First open method is run and for that given partition if it gives a true,then corresponding process method
is run for that partition and finally the close method.In above example,we return true only on Partition 1,
so only one record is written since other records seems to have been put into partition 3,2,1 and we
returned false for them in open,so process was not called for those partitions.
Important Point about close method from Spark docs:
Whenever open is called, close will also be called (unless the JVM exits due to some error).

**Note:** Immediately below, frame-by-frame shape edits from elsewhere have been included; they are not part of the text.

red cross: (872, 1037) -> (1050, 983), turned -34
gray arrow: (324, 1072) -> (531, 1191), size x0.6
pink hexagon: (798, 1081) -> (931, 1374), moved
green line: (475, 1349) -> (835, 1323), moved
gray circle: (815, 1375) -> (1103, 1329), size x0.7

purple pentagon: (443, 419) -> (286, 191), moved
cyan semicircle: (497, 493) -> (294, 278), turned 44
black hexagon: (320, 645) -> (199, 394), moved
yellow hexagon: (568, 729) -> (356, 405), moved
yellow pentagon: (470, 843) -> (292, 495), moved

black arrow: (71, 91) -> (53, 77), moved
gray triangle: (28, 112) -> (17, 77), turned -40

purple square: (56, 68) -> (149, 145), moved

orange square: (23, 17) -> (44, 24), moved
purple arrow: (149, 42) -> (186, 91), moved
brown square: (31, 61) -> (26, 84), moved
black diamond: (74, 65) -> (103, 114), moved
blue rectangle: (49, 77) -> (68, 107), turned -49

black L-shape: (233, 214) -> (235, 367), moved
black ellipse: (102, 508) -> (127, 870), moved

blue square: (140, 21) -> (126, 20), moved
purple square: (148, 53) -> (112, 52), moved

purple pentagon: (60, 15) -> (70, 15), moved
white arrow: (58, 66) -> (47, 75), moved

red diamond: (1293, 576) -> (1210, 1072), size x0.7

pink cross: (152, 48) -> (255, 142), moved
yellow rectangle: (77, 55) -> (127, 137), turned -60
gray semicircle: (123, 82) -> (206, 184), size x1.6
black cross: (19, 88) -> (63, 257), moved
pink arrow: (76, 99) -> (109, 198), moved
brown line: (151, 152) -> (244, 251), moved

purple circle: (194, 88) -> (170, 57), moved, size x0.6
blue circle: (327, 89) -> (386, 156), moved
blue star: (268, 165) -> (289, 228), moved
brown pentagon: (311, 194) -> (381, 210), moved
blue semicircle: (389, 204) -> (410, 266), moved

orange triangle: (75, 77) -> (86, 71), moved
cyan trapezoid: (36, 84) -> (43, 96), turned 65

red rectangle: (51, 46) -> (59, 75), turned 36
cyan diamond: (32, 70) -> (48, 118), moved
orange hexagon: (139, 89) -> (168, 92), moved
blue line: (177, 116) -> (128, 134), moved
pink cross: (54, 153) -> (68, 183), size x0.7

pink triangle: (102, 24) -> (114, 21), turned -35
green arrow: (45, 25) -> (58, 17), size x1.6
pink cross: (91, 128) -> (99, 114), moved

This is true even if open returns false. If there is any error in processing and writing the data,
close will be called with the error. It is your responsibility to clean up state (e.g. connections,
transactions, etc.) that have been created in open such that there are no resource leaks.
Trigger :
This will determine when with the spark run the process.If you dont give any Trigger then it will run whenever there is a change is the input and existing process has completed.
Things to remember:
If existing process is running ,then spark will wait if we get input data during that time or even if we have reached the Trigger Processing time. If the current processing exceeds the next Trigger Processing time,then as soon as the current process finishes,the next trigger will run provided there was a change in the input.
Spark docs explains the different Trigger Processing time well enough.
Run as soon as possible :
df.writeStream.format("").option("","").start()
Fixed Micro Batches:
df.writeStream.format("").option("","").trigger(Trigger.ProcessingTime(10 second)).start()
Just Runs One Time and shuts down after that.Also makes sure data is already available before it starts.
df.writeStream.format("").option("","").trigger(Trigger.Once()).start()
Streaming Query:
As you have seen till now ,when we call a start on the DataStreamWriter ,it returns a StreamingQuery object.